Inslee unveiled a new reopening plan called Healthy Washington at Tuesday's press conference, with a new set of phased reopening steps that will gradually loosen restrictions on businesses.

The plan divides the state into eight regions, all of which will begin in Phase 1, which maintains the ban on indoor dining. Regions can advance to Phase 2 when they meet a specific set of criteria. Reaching Phase 2 would allow a region's restaurants to resume indoor service at 25 percent capacity.

Matthias sent a follow-up email to Inslee and several state legislators Thursday, pressing for a broader rollback. Republican Sens. Lynda Wilson and Ann Rivers each replied by referencing the bill introduced earlier that day, which would allow all businesses to immediately jump to Phase 2 of Inslee's plan, although Rivers noted that the bill would need support from Democrats to pass.

But even if the Southwest Washington region were to reach that phase quickly, Fish indicated that there would likely still be an appetite for businesses to push for greater changes. A 25 percent limit would be too low to sustain the business at most restaurants, he said, calling the number "kind of a slap in the face."

If the restaurants do choose to open early, they could face stiff penalties. The state's enforcement process is complaint-driven, according to Washington Department of Labor and Industries spokesman Tim Church, but there have been no shortage of complaints about scofflaws during the pandemic — sometimes more than 100 for individual restaurants.

"It's always interesting because sometimes businesses like this that defy the orders do so with the belief they have community support," he said. "I can tell you in almost all cases, the complaints rack up very quickly."

Complaints are routed to L&I or the state Liquor and Cannabis Board, depending on how much alcohol is sold at the business in question. L&I will typically start with a cease-and-desist letter, Church said, then escalate to a notice of immediate restraint if the violation persists.

The next step would be to open an investigation, which can result in businesses being fined for every day the violation continues, potentially adding up to thousands of dollars — especially if they're doing it on purpose. Willful violations are a distinct classification with 10 times higher fines, he said.

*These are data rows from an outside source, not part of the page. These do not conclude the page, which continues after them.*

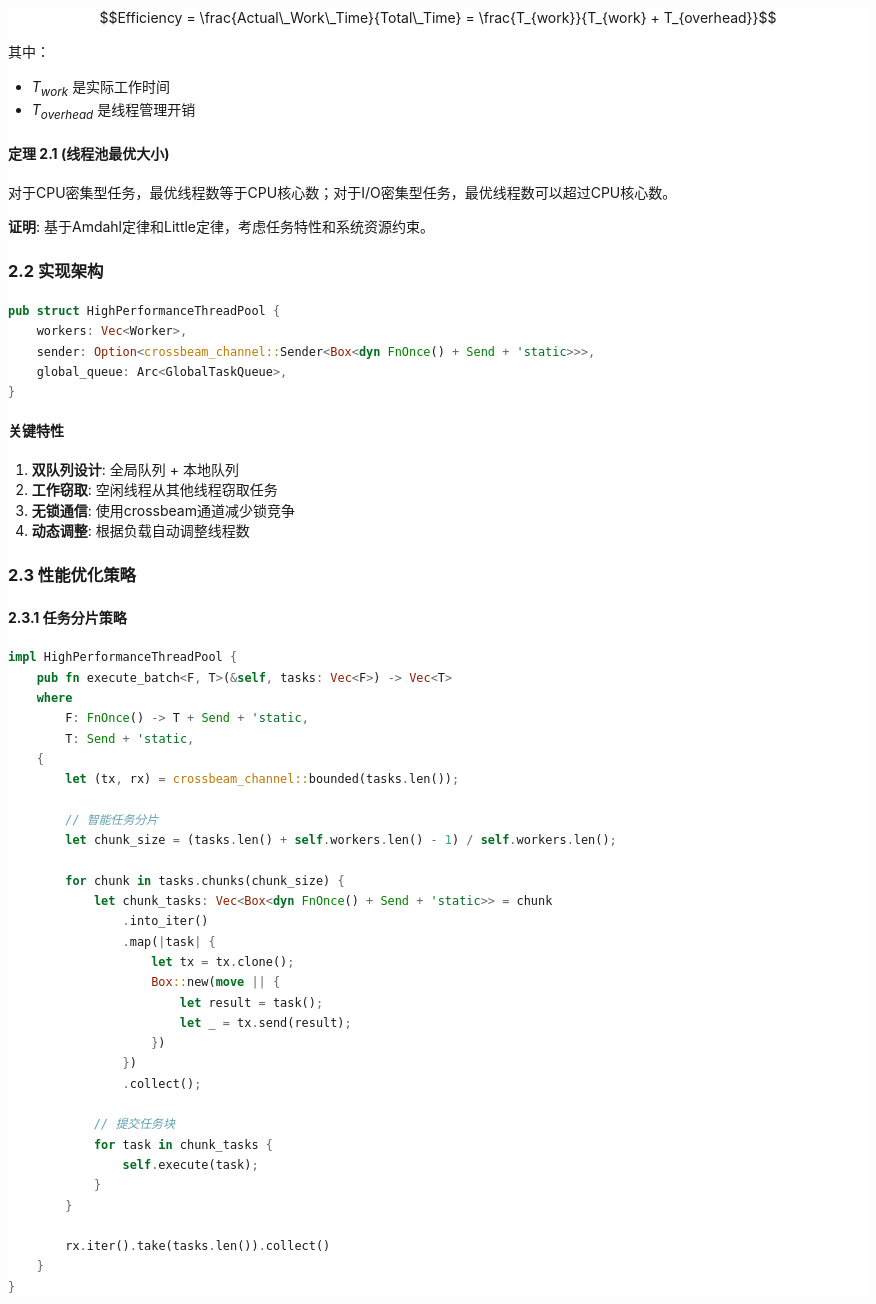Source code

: $$Efficiency = \frac{Actual\_Work\_Time}{Total\_Time} = \frac{T_{work}}{T_{work} + T_{overhead}}$$

其中：

- $T_{work}$ 是实际工作时间
- $T_{overhead}$ 是线程管理开销

#### 定理 2.1 (线程池最优大小)

对于CPU密集型任务，最优线程数等于CPU核心数；对于I/O密集型任务，最优线程数可以超过CPU核心数。

**证明**: 基于Amdahl定律和Little定律，考虑任务特性和系统资源约束。

### 2.2 实现架构

```rust
pub struct HighPerformanceThreadPool {
    workers: Vec<Worker>,
    sender: Option<crossbeam_channel::Sender<Box<dyn FnOnce() + Send + 'static>>>,
    global_queue: Arc<GlobalTaskQueue>,
}
```

#### 关键特性

1. **双队列设计**: 全局队列 + 本地队列
2. **工作窃取**: 空闲线程从其他线程窃取任务
3. **无锁通信**: 使用crossbeam通道减少锁竞争
4. **动态调整**: 根据负载自动调整线程数

### 2.3 性能优化策略

#### 2.3.1 任务分片策略

```rust
impl HighPerformanceThreadPool {
    pub fn execute_batch<F, T>(&self, tasks: Vec<F>) -> Vec<T>
    where
        F: FnOnce() -> T + Send + 'static,
        T: Send + 'static,
    {
        let (tx, rx) = crossbeam_channel::bounded(tasks.len());
        
        // 智能任务分片
        let chunk_size = (tasks.len() + self.workers.len() - 1) / self.workers.len();
        
        for chunk in tasks.chunks(chunk_size) {
            let chunk_tasks: Vec<Box<dyn FnOnce() + Send + 'static>> = chunk
                .into_iter()
                .map(|task| {
                    let tx = tx.clone();
                    Box::new(move || {
                        let result = task();
                        let _ = tx.send(result);
                    })
                })
                .collect();
            
            // 提交任务块
            for task in chunk_tasks {
                self.execute(task);
            }
        }
        
        rx.iter().take(tasks.len()).collect()
    }
}
```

The department can also file a motion in court for a temporary restraining order, which carries its own set of violation penalties such as additional fines or possibly criminal charges. Four restaurants in Washington are currently subject to restraining orders, Church said, although Brock's isn't one of them.

Spokeswoman Julie Graham described a similar process for complaints that go to the Liquor and Cannabis Board. The board will initially treat violations as an educational matter, but will escalate to verbal and written warnings and then fines or short-term liquor license suspensions. After that comes a 180-day license suspension, and then a permanent revocation if necessary.

There haven't been any permanent revocations yet, she said, but there have been a handful of 180-day suspensions. Violators could also potentially be referred back into the L&I process if they lose their licenses but continue to violate COVID-19 restrictions.

Church stressed that most businesses stop breaking the rules after the first warning, and that's the way L&I would prefer to see cases resolved.

"I think we all would hope that businesses would understand that this is about protecting the safety and health of people," he said.